** SET TASK **
Reproduce the lines below word for word, leaving out the pictures.

*** RECORD SET ***

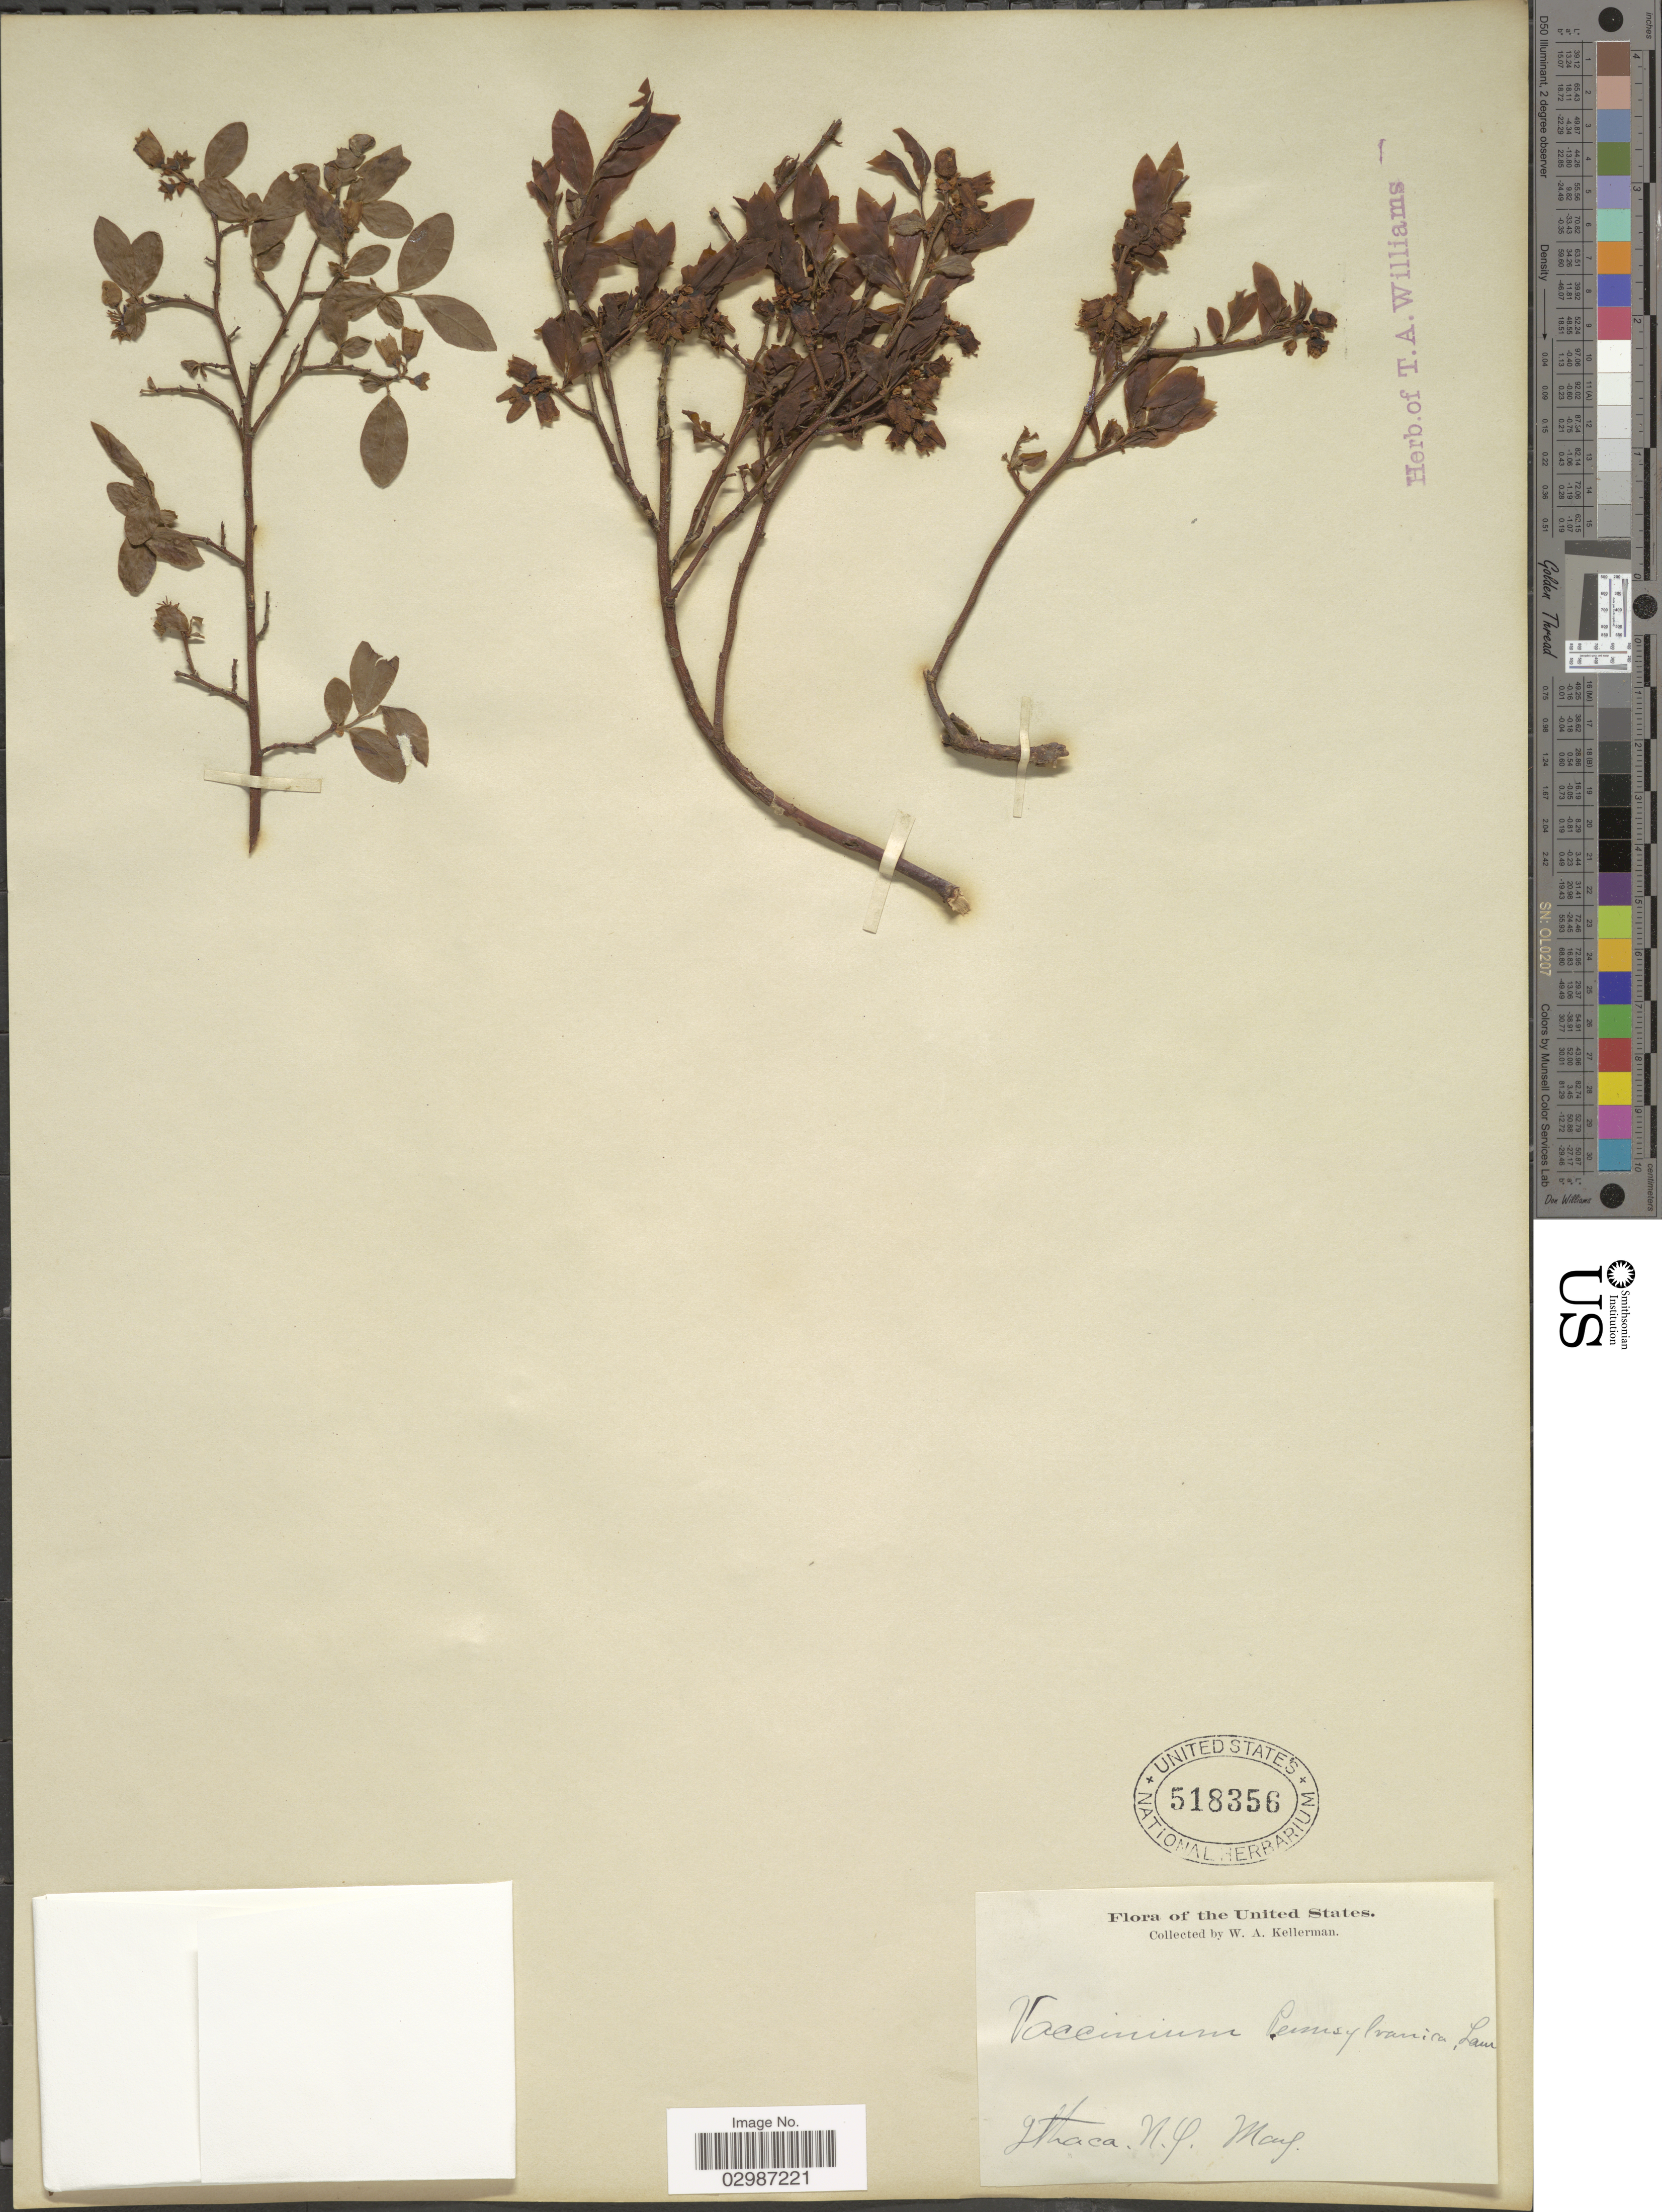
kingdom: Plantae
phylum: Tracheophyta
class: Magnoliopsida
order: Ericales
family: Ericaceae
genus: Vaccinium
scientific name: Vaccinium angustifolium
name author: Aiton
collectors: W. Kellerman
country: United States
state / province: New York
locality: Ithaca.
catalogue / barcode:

***

** REPLY TO THE EXERCISE **
kingdom: Plantae
phylum: Tracheophyta
class: Magnoliopsida
order: Ericales
family: Ericaceae
genus: Vaccinium
scientific name: Vaccinium angustifolium
name author: Aiton
collectors: W. Kellerman
country: United States
state / province: New York
locality: Ithaca.
catalogue / barcode:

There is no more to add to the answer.